Getting Data In

Lookup command distinct column values

matthewb4
Path Finder

I am trying to copy the counts of field X (already in logs) into a new field Y (from a lookup csv) so that they have the exact same counts but field Y has better named values.

The problem I am running into is that my csv file has multiple of the same X values in it so instead of field Y ending up with the same counts as field X, it is becoming (X * # of matched duplicates in csv). Is there any way for me to only get distinct rows from a lookup csv based on the matching field value (X in this case).

I am currently just using this... "lookup test.csv X AS X OUTPUTNEW Y AS Y"

And my csv file look something like this

Y      X      Z

y1  |  x1  |  z1
y1  |  x1  |  z2
y1  |  x1  |  z3
y2  |  x2  |  z1
y2  |  x2  |  z2
y3  |  x3  |  z1
y3  |  x3  |  z2
y3  |  x3  |  z3
y3  |  x3  |  z4
y3  |  x3  |  z5
y3  |  x3  |  z6

Given the previous csv file, if my counts for x1 in splunk logs were 1000, my new y1 value in field Y would get the value 3000. This is unwanted behavior for me, I would like for them to be the same. Any help on how I can modify my query is greatly appreciated.

0 Karma
1 Solution

woodcock
Esteemed Legend

Like this:

... | lookup test.csv X OUTPUTNEW Y | eval Y = mvindex(Y, 0) | ...

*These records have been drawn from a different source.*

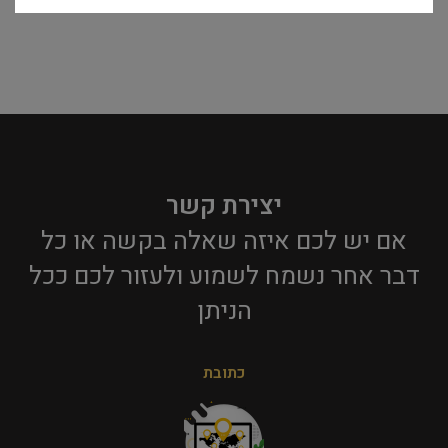
יצירת קשר
אם יש לכם איזה שאלה בקשה או כל
דבר אחר נשמח לשמוע ולעזור לכם ככל
הניתן​
כתובת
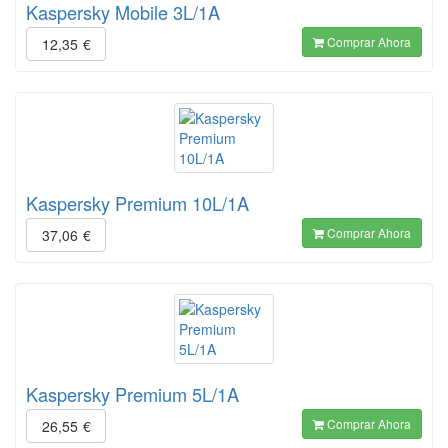
Kaspersky Mobile 3L/1A
Comprar Ahora
12,35
€
Kaspersky Premium 10L/1A
Comprar Ahora
37,06
€
Kaspersky Premium 5L/1A
Comprar Ahora
26,55
€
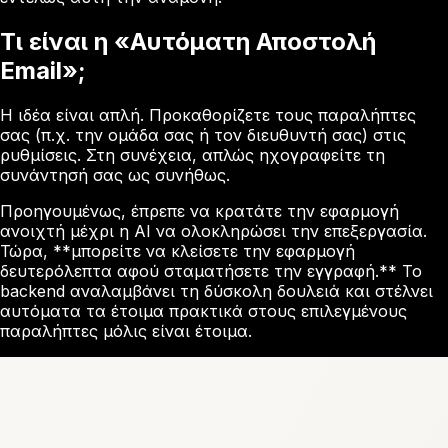
Τι είναι η «Αυτόματη Αποστολή
Email»;
Η ιδέα είναι απλή. Προκαθορίζετε τους παραλήπτες
σας (π.χ. την ομάδα σας ή τον διευθυντή σας) στις
ρυθμίσεις. Στη συνέχεια, απλώς ηχογραφείτε τη
συνάντησή σας ως συνήθως.
Προηγουμένως, έπρεπε να κρατάτε την εφαρμογή
ανοιχτή μέχρι η AI να ολοκληρώσει την επεξεργασία.
Τώρα, **μπορείτε να κλείσετε την εφαρμογή
δευτερόλεπτα αφού σταματήσετε την εγγραφή.** Το
backend αναλαμβάνει τη δύσκολη δουλειά και στέλνει
αυτόματα τα έτοιμα πρακτικά στους επιλεγμένους
παραλήπτες μόλις είναι έτοιμα.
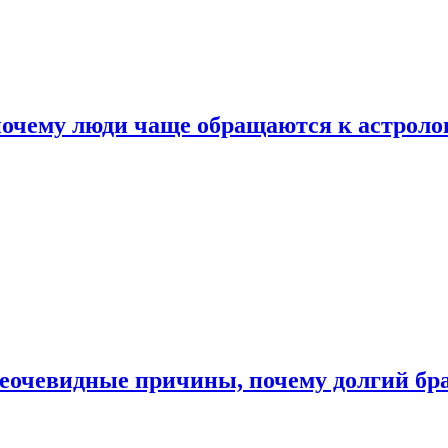
почему люди чаще обращаются к астроло
неочевидные причины, почему долгий бр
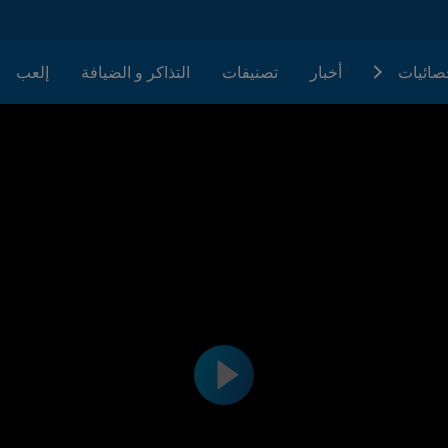
حصائيات
أخبار
تصنيفات
التذاكر و الضيافة
إلعب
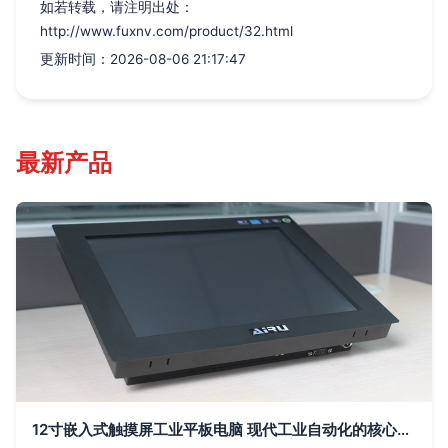
如若转载，请注明出处：
http://www.fuxnv.com/product/32.html
更新时间：2026-08-06 21:17:47
最新产品
12寸嵌入式触摸屏工业平板电脑 现代工业自动化的核心终端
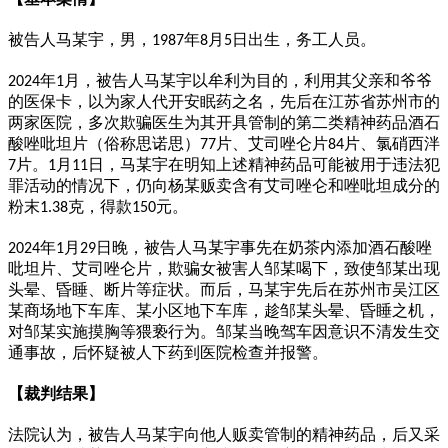
被告人马某宇，男，
年
月
日出生，务工人员。
1987
8
5
年
月，被告人马某宇以牟利为目的，利用其父亲和爷爷
2024
1
的医保卡，以为家人代开安眠药之名，先后在江苏省苏州市的
两家医院，多次欺骗医生为其开具管制的第二类精神药品酒石
酸唑吡坦片（俗称思诺思）
片、艾司唑仑片
片、氯硝西泮
77
84
片。
月
日，马某宇在明知上述精神药品可能被用于违法犯
7
1
11
罪活动的情况下，仍向杨某贩卖含有艾司唑仑和唑吡坦成分的
粉末
克，得款
元。
1.38
150
年
月
日晚，被告人马某宇事先在奶茶内添加酒石酸唑
2024
1
29
吡坦片、艾司唑仑片，欺骗女被害人邹某喝下，致使邹某出现
头晕、昏睡、断片等症状。而后，马某宇先后在苏州市吴江区
某商场地下车库、某小区地下车库，趁邹某头晕、昏睡之机，
对邹某实施摸胸等猥亵行为。邹某当晚驾车因意识不清发生交
通事故，后怀疑被人下药到医院检查并报警。
【裁判结果】
法院认为，被告人马某宇向他人贩卖管制的精神药品，后又采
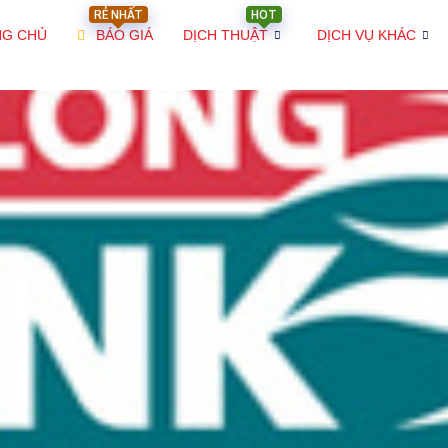
RẺ NHẤT
HOT
NG CHỦ
BÁO GIÁ
DỊCH THUẬT
DỊCH VỤ KHÁC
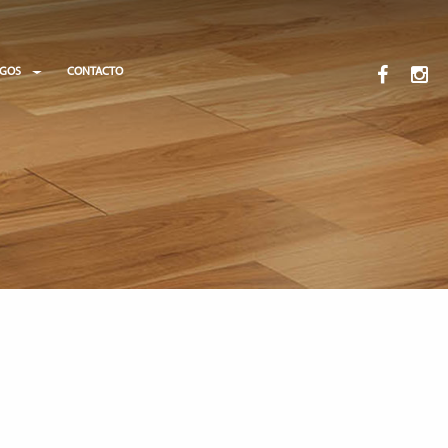
OGOS
CONTACTO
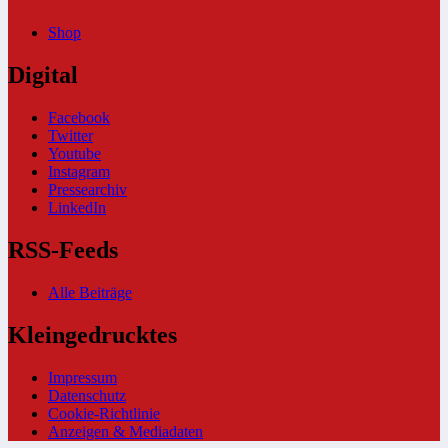
Shop
Digital
Facebook
Twitter
Youtube
Instagram
Pressearchiv
LinkedIn
RSS-Feeds
Alle Beiträge
Kleingedrucktes
Impressum
Datenschutz
Cookie-Richtlinie
Anzeigen & Mediadaten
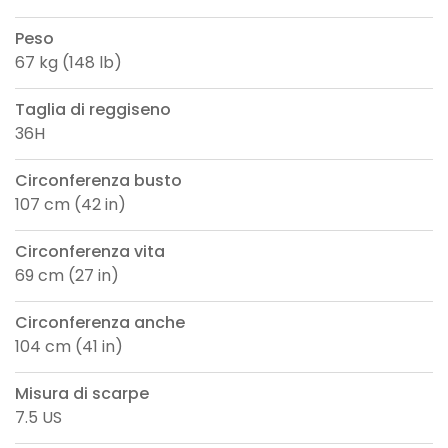
Peso
67 kg (148 lb)
Taglia di reggiseno
36H
Circonferenza busto
107 cm (42 in)
Circonferenza vita
69 cm (27 in)
Circonferenza anche
104 cm (41 in)
Misura di scarpe
7.5 US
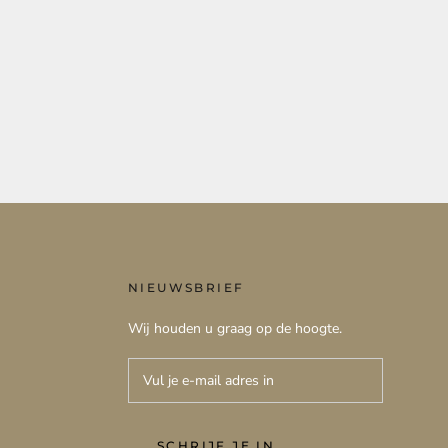
NIEUWSBRIEF
Wij houden u graag op de hoogte.
SCHRIJF JE IN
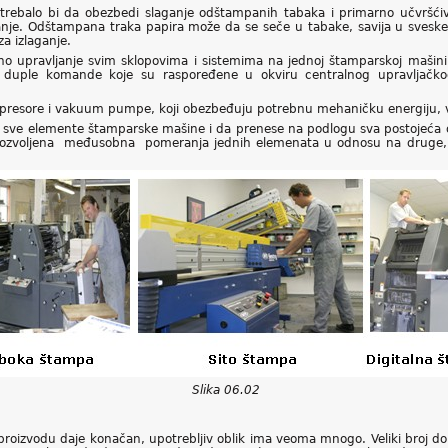
trebalo bi da obezbedi slaganje odštampanih tabaka i primarno učvršći
laganje. Odštampana traka papira može da se seče u tabake, savija u svesk
za izlaganje.
o upravljanje svim sklopovima i sistemima na jednoj štamparskoj mašini o
 duple komande koje su raspoređene u okviru centralnog upravljačkog
resore i vakuum pumpe, koji obezbeđuju potrebnu mehaničku energiju, v
 sve elemente štamparske mašine i da prenese na podlogu sva postojeća o
voljena međusobna pomeranja jednih elemenata u odnosu na druge, 
Slika 06.02
oizvodu daje konačan, upotrebljiv oblik ima veoma mnogo. Veliki broj do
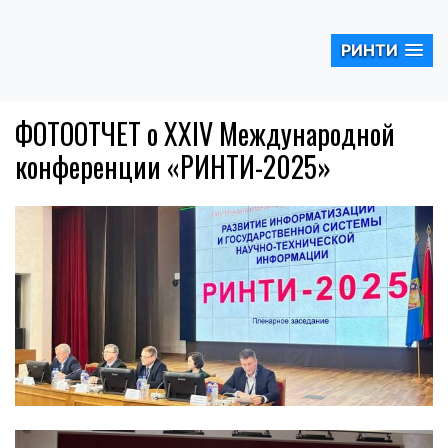
РИНТИ
ФОТООТЧЕТ о XXIV Международной
конференции «РИНТИ-2025»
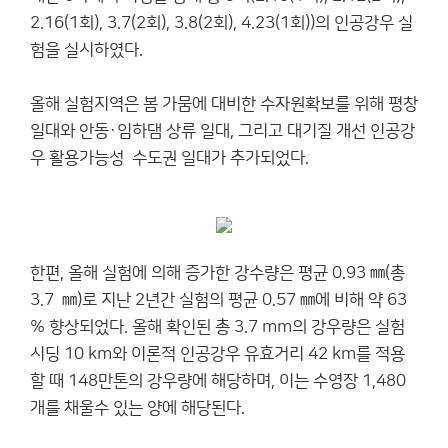
2.16(1회), 3.7(2회), 3.8(2회), 4.23(1회))의 인공강우 실
험을 실시하였다.
올해 실험지역은 봄 가뭄에 대비한 수자원확보를 위해 평창
일대와 안동·임하댐 상류 일대, 그리고 대기질 개선 인공강
우 활용가능성 수도권 일대가 추가되었다.
한편, 올해 실험에 의해 증가한 강수량은 평균 0.93 ㎜(총
3.7 ㎜)로 지난 2년간 실험의 평균 0.57 ㎜에 비해 약 63
% 향상되었다. 올해 확인된 총 3.7 mm의 강우량은 실험
시딩 10 km와 이론적 인공강우 유효거리 42 km를 적용
할 때 148만톤의 강우량에 해당하며, 이는 수영장 1,480
개를 채울수 있는 양에 해당된다.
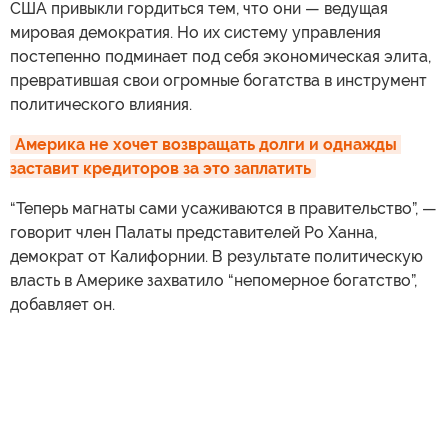
США привыкли гордиться тем, что они — ведущая
мировая демократия. Но их систему управления
постепенно подминает под себя экономическая элита,
превратившая свои огромные богатства в инструмент
политического влияния.
Америка не хочет возвращать долги и однажды 
заставит кредиторов за это заплатить
“Теперь магнаты сами усаживаются в правительство”, —
говорит член Палаты представителей Ро Ханна,
демократ от Калифорнии. В результате политическую
власть в Америке захватило “непомерное богатство”,
добавляет он.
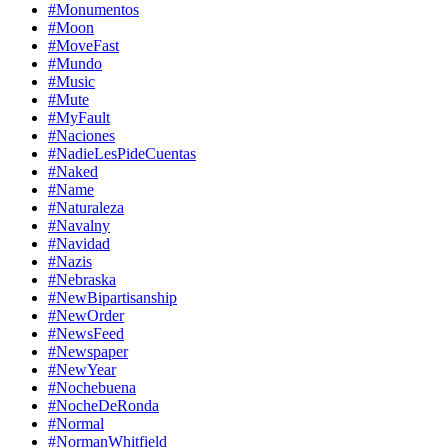
#Monumentos
#Moon
#MoveFast
#Mundo
#Music
#Mute
#MyFault
#Naciones
#NadieLesPideCuentas
#Naked
#Name
#Naturaleza
#Navalny
#Navidad
#Nazis
#Nebraska
#NewBipartisanship
#NewOrder
#NewsFeed
#Newspaper
#NewYear
#Nochebuena
#NocheDeRonda
#Normal
#NormanWhitfield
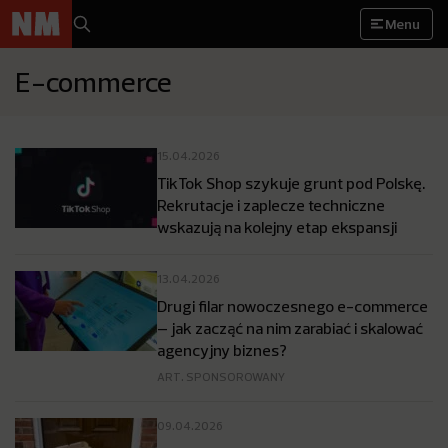
Menu
E-commerce
15.04.2026
TikTok Shop szykuje grunt pod Polskę.
Rekrutacje i zaplecze techniczne
wskazują na kolejny etap ekspansji
13.04.2026
Drugi filar nowoczesnego e-commerce
– jak zacząć na nim zarabiać i skalować
agencyjny biznes?
ART. SPONSOROWANY
09.04.2026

View solution in original post

woodcock
Esteemed Legend

Like this:

... | lookup test.csv X OUTPUTNEW Y | eval Y = mvindex(Y, 0) | ...

matthewb4
Path Finder

Great! This worked, do you mind explaining what mvindex is doing exactly? Each time outputnew is run for a specific Y value is it appending it to a multivalue list? I thought that it was simply adding to the current count, not creating a new index every time.

0 Karma

woodcock
Esteemed Legend

Don't forget to click Accept!

0 Karma

matthewb4
Path Finder

Thank you for the followup, I just have one more question. How was I to know that this field would become multivalued. If I omit the mvindex command, I do not see a comma delimited list or anything like that. I don't even see something like "y1, y1, y1".

0 Karma

woodcock
Esteemed Legend

A single value of X has multiple values of Y in your lookup file. How else could this be sensibly handled other than to create a multivalued output for Y. I guess the answer is "common sense" but maybe not totally obvious. I have requested Splunk update the documentation here:

http://docs.splunk.com/Documentation/Splunk/6.6.0/SearchReference/Lookup

0 Karma

woodcock
Esteemed Legend

The lookup is creating a multivalued field so we just take the first value and throw away the rest. Probably an even better solution would be to use | eval Y = mvdedup(Y) which would keep every distinct value of Y (which, if your lookup is correct should be only a single value, but if the lookup is broken, this version of the solution would give you some hope of discovering that).

0 Karma

matthewb4
Path Finder

Would there be any way for me to see this multivalued list as a sanity check. I only see the combined chunk count for each new Y value, which is limiting my comprehension a bit. I think why this is most troubling to me is that when you said " single value of X has multiple values of Y in your lookup file. How else could this be sensibly handled other than to create a multivalued output for Y?" In my case the multiple values of Y are actually all the exact same string for the same X, I'm guessing this is why it's not actually showing up as a list but being treated as one?

0 Karma

woodcock
Esteemed Legend

Sure, do this:

... lookup test.csv X OUTPUTNEW Y | nomv Y ...

This will flatten the list into a single value.